━━━ Data records

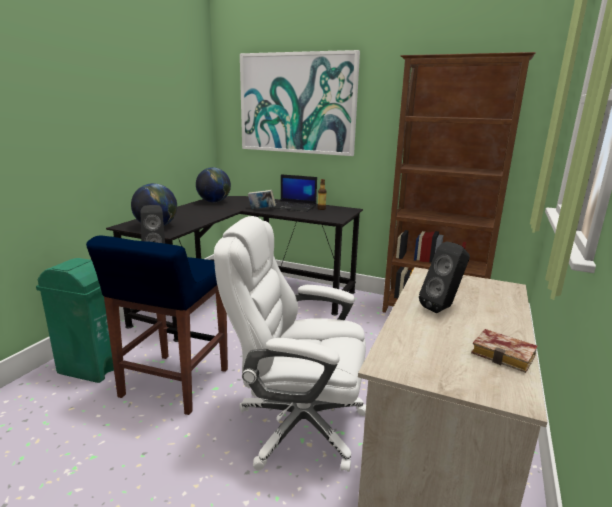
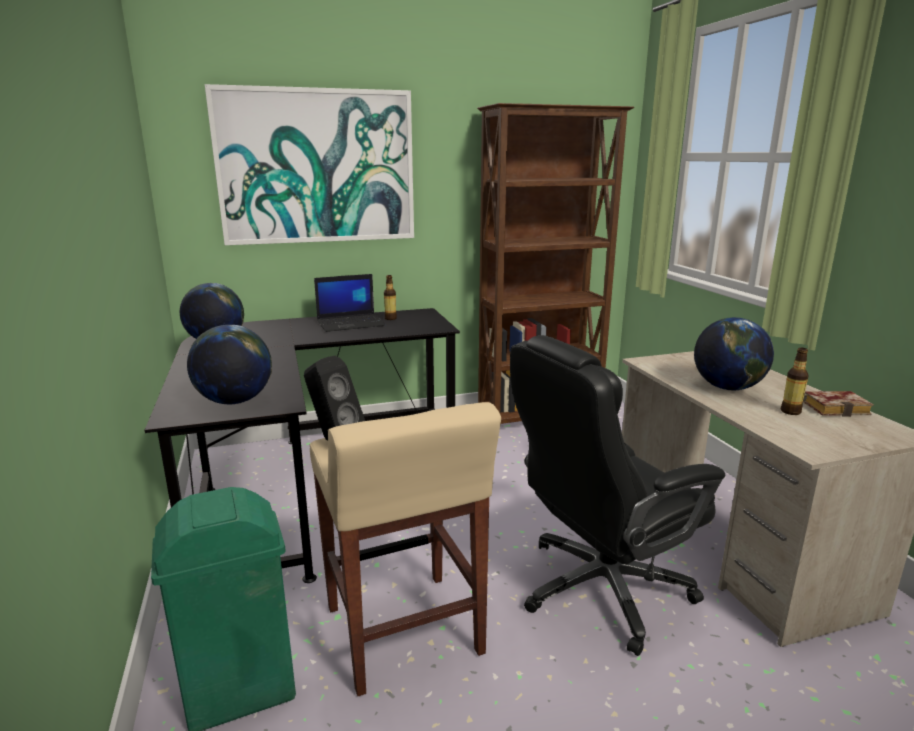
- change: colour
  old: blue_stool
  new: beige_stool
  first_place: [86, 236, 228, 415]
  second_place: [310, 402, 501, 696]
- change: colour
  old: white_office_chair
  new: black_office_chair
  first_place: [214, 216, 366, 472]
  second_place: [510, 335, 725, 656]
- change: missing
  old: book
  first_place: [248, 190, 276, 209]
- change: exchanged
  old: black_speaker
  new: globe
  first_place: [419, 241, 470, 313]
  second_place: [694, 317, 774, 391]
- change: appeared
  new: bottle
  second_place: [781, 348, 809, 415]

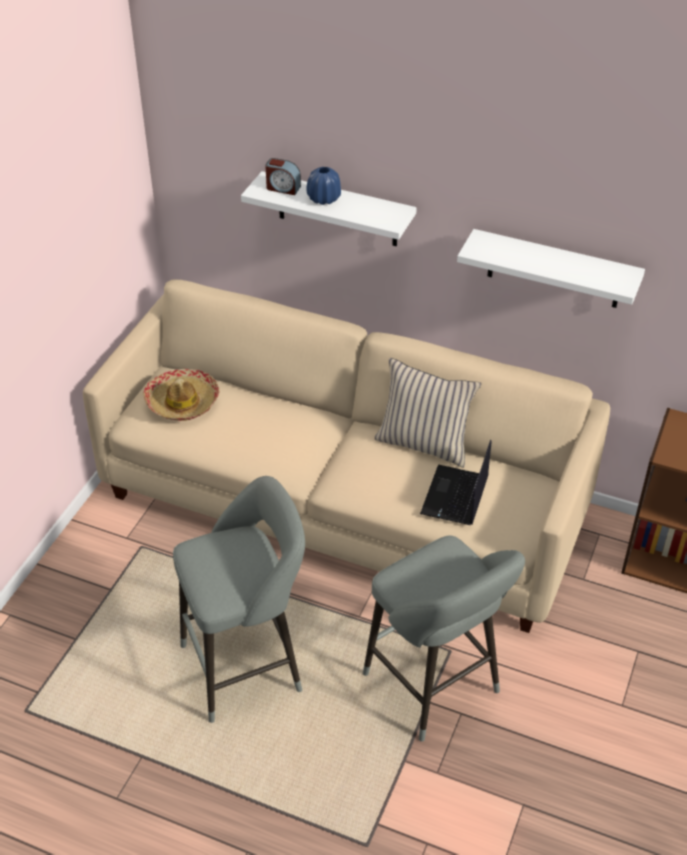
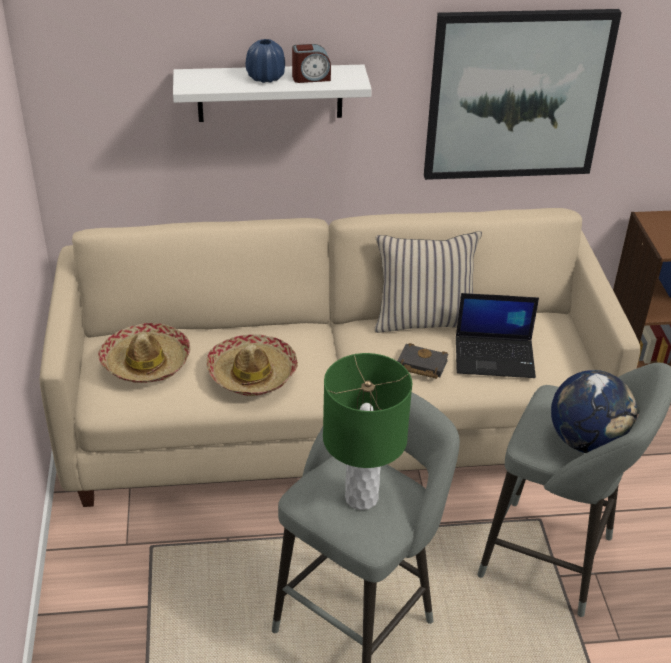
- change: relocated
  old: alarm_clock
  first_place: [265, 158, 301, 195]
  second_place: [292, 44, 331, 83]
- change: spun
  old: laptop
  first_place: [420, 440, 491, 525]
  second_place: [456, 293, 539, 378]
  degrees: -75
- change: exchanged
  old: white_shelf
  new: picture
  first_place: [457, 229, 645, 308]
  second_place: [424, 9, 622, 180]
- change: appeared
  new: hat
  second_place: [207, 334, 298, 396]
- change: appeared
  new: green_table_lamp
  second_place: [323, 353, 412, 510]
- change: appeared
  new: black_book
  second_place: [397, 343, 449, 379]
- change: appeared
  new: globe
  second_place: [551, 370, 637, 453]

━━━━━━

For the data above, return an exact copy that contains no pictures.

- change: colour
  old: blue_stool
  new: beige_stool
  first_place: [86, 236, 228, 415]
  second_place: [310, 402, 501, 696]
- change: colour
  old: white_office_chair
  new: black_office_chair
  first_place: [214, 216, 366, 472]
  second_place: [510, 335, 725, 656]
- change: missing
  old: book
  first_place: [248, 190, 276, 209]
- change: exchanged
  old: black_speaker
  new: globe
  first_place: [419, 241, 470, 313]
  second_place: [694, 317, 774, 391]
- change: appeared
  new: bottle
  second_place: [781, 348, 809, 415]

- change: relocated
  old: alarm_clock
  first_place: [265, 158, 301, 195]
  second_place: [292, 44, 331, 83]
- change: spun
  old: laptop
  first_place: [420, 440, 491, 525]
  second_place: [456, 293, 539, 378]
  degrees: -75
- change: exchanged
  old: white_shelf
  new: picture
  first_place: [457, 229, 645, 308]
  second_place: [424, 9, 622, 180]
- change: appeared
  new: hat
  second_place: [207, 334, 298, 396]
- change: appeared
  new: green_table_lamp
  second_place: [323, 353, 412, 510]
- change: appeared
  new: black_book
  second_place: [397, 343, 449, 379]
- change: appeared
  new: globe
  second_place: [551, 370, 637, 453]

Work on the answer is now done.